One of only two X-rated films ever to be Oscar-nominated for best picture, Clockwork Orange has lost none of its ability to shock in the more than 30 years since its release. It still attracts hard-core fans while offending others. I used to be a bigger fan, back when I was a college boy. I even took a first date to see this. Needless to say, there wasn't a second date, though it's not only for that Clockwork Orange hasn't aged for me as well as some other films I can mention.

It's a very good film all the same. Kubrick's perversity and his structured style of storytelling are well tailored to an Anthony Burgess novel that operates like a boomerang cuckoo clock. The music by Walter Carlos, re-fangled classical melodies served up electronically, works very well with the slightly putrid color scheme and odd lighting to create a sense of prevailing unease throughout. In his other works, Kubrick too often tended to elicit either mechanical or hyper-emotional performances from his actors, but with the exception of Patrick Magee's embarrassing turn as one of Alex's victims, the approach actually works here because the film itself is something of a satire, boldly comical even in depicting brutal crimes like the murder of a cat-loving woman with a giant ceramic, um, sculpture.
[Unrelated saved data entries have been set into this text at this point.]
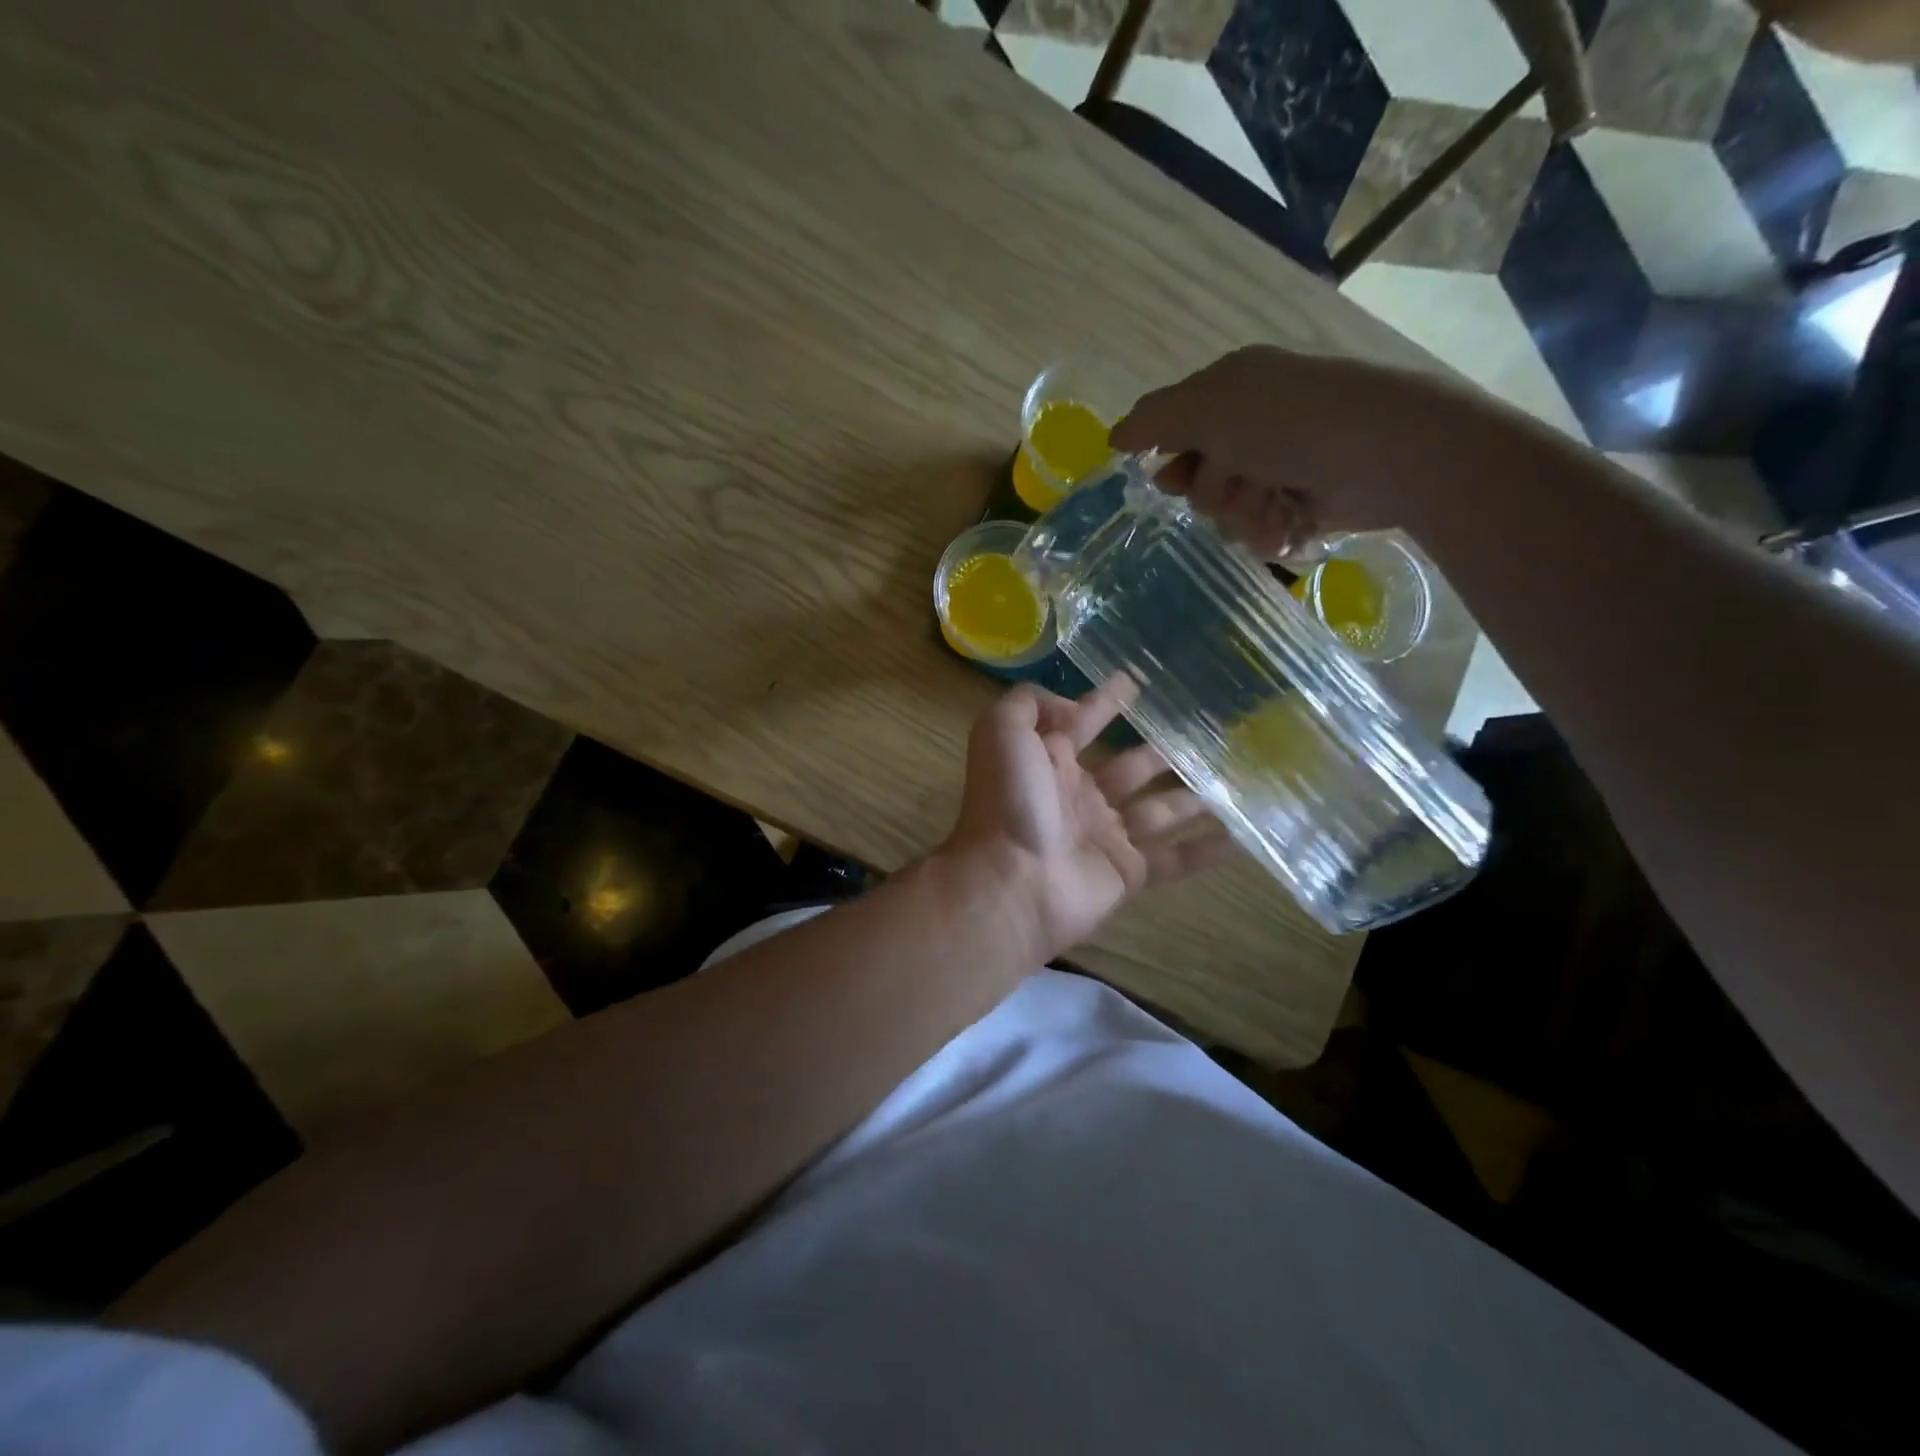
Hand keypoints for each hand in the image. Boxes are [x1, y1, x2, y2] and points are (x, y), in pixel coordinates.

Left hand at [943, 681, 1234, 959]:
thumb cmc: (1009, 801)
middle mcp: (1079, 796)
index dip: (1104, 703)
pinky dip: (1205, 850)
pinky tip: (1240, 837)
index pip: (1082, 724)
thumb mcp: (1002, 732)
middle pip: (1129, 767)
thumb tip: (1070, 706)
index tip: (1135, 682)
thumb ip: (1029, 704)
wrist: (1013, 881)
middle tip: (1204, 734)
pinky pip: (1173, 859)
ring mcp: (1105, 835)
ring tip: (1232, 777)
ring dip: (1192, 795)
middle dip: (1160, 751)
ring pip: (1158, 809)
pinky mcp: (1128, 872)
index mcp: (1049, 763)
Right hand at [1110, 345, 1530, 557]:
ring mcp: (1279, 467)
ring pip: (1227, 514)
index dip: (1170, 463)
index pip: (1173, 433)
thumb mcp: (1209, 408)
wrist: (1387, 453)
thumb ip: (1153, 421)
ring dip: (1243, 517)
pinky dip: (1270, 534)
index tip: (1174, 479)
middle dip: (1215, 493)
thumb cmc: (1290, 422)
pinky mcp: (1302, 505)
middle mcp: (1251, 428)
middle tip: (1242, 482)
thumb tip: (1113, 438)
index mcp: (1229, 392)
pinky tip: (1289, 527)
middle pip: (1198, 483)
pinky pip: (1260, 532)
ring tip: (1275, 506)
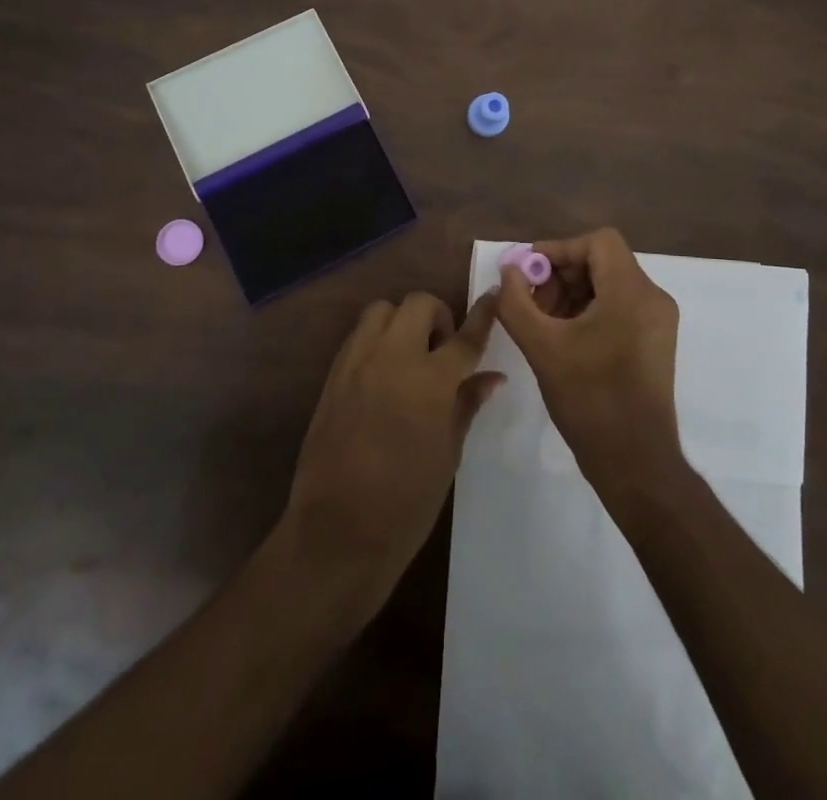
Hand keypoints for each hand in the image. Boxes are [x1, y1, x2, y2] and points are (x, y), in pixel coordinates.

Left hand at [277, 292, 503, 618]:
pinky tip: (383, 373)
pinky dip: (376, 339)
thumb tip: (491, 378)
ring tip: (409, 356)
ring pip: (382, 310)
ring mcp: (357, 362)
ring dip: (402, 321)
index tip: (493, 295)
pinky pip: (358, 335)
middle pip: (418, 304)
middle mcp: (392, 358)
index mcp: (429, 381)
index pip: (464, 337)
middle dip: (438, 316)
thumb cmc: (407, 502)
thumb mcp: (448, 454)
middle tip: (442, 349)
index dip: (482, 315)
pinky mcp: (333, 375)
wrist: (338, 532)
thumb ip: (466, 405)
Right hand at [488, 228, 682, 496]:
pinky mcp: (655, 343)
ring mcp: (658, 322)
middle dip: (562, 275)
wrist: (635, 462)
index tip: (529, 273)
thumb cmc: (589, 399)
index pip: (598, 242)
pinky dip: (589, 311)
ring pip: (610, 285)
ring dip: (572, 294)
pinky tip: (563, 338)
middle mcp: (653, 298)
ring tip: (542, 322)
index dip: (559, 249)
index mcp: (632, 292)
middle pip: (603, 262)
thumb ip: (516, 302)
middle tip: (530, 301)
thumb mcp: (542, 346)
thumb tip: (508, 271)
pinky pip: (620, 307)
But what makes Clockwork Orange worth repeat viewings, more than Kubrick's cleverness, is McDowell's lead performance. Though we get an education right at the beginning just how terrible a person little Alex is, McDowell invests him with such charisma, wit and even grace that we kind of gravitate to him despite ourselves. "Don't sing that song in the bathtub, Alex!" "Watch out for that milk bottle!" There's no reason we shouldn't wish Alex his instant karma, yet the lively McDowell gives us someone to perversely root for. His narration, like Richard III's, is a marvel of mordant sympathy-stealing.

While the film raises questions about the necessity of being able to choose good or evil in order to be human and how society casually corrupts the individual, I have a sneaking suspicion a lot of people gravitate to this film because it serves up generous helpings of nudity and ultra violence under a decorous umbrella of deep thought and even a vague spiritual dimension courtesy of the prison charlie. Kubrick knew how to make a trip in the gutter seem elevating.

However absorbing it is in all its parts, Clockwork Orange is a one-man show and for me that man is Malcolm McDowell. The way he smiles so menacingly yet with real allure, wipes a smear of spit off his face, screams out how he's seen the light while undergoing the Ludovico treatment and maintains his weird bond with us the viewer is a marvel of morality-warping brilliance. McDowell had other great roles, but Alex is one for the ages. Is there anyone else who could make corruption seem so refreshing?

Alex commiting one of his acts of violence in A Clockwork Orange.